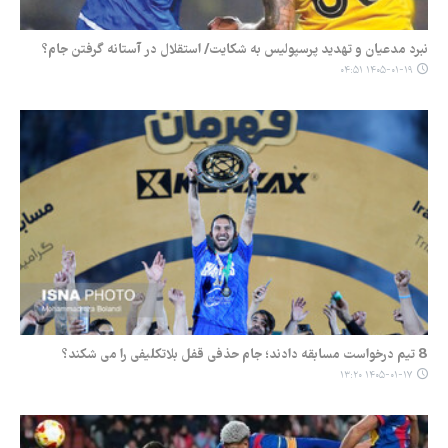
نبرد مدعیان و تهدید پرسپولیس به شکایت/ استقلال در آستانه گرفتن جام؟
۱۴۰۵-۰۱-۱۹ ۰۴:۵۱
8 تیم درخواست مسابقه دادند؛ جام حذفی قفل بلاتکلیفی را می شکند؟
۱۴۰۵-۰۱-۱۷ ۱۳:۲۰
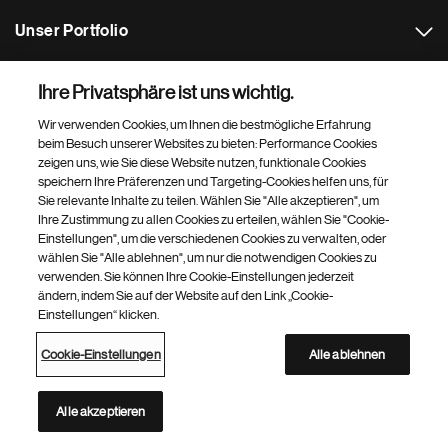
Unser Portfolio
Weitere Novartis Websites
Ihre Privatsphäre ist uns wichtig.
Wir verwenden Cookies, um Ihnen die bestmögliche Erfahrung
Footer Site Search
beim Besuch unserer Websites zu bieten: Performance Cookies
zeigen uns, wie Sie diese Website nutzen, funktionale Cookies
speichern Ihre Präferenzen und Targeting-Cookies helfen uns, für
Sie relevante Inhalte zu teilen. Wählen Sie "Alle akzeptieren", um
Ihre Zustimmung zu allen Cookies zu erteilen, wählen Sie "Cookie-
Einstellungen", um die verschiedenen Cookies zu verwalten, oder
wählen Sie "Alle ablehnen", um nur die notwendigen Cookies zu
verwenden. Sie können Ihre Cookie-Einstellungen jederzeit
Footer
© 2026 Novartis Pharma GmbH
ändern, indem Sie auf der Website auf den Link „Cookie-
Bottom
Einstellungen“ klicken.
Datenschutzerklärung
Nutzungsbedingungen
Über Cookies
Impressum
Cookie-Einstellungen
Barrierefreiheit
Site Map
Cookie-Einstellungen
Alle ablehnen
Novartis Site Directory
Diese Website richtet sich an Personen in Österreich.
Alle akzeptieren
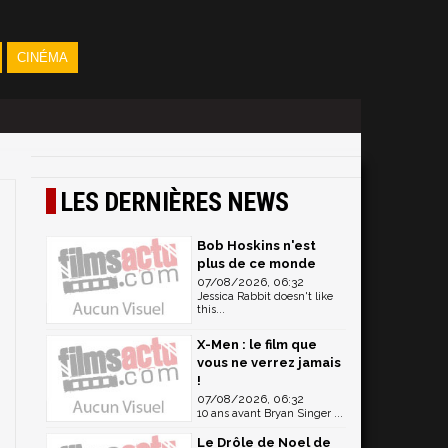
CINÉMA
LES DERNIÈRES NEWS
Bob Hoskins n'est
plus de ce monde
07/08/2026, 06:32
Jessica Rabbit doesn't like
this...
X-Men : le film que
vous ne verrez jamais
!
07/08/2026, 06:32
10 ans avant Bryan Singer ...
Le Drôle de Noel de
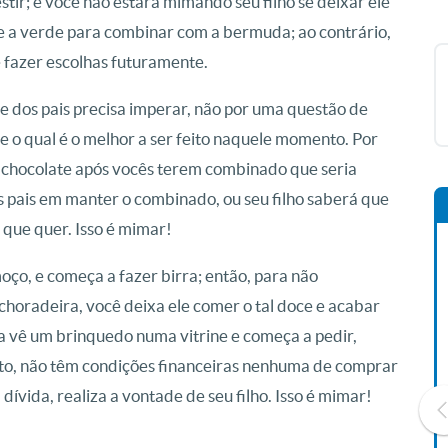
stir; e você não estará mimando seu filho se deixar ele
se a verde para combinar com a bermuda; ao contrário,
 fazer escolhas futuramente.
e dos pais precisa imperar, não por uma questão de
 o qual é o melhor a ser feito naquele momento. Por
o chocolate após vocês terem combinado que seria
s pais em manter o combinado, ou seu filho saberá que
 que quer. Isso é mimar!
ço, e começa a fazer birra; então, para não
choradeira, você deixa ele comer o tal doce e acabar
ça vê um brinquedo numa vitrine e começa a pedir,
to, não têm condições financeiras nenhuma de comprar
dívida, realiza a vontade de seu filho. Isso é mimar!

_EXERCISE BRIEF_
Your answer must be the lines from the opening line of the entries through the line holding "Footer Site Search", written out exactly and without any picture.

_TASK ANSWER_
نبرد مدعیان و تهدید پرسپولیس به شکایت/ استقلال در آستانه گرفتن جام؟
۱۴۰۵-۰۱-۱۹ ۰۴:۵۱
8 تیم درخواست مسابقه دادند؛ جام حذفی قفل بلاتکلیفی را می شکند؟
۱۴۰۵-۰۱-۱۷ ۱۳:۲۰
Unser Portfolio
Weitere Novartis Websites
Ihre Privatsphäre ist uns wichtig.
Wir verwenden Cookies, um Ihnen die bestmögliche Erfahrung
Footer Site Search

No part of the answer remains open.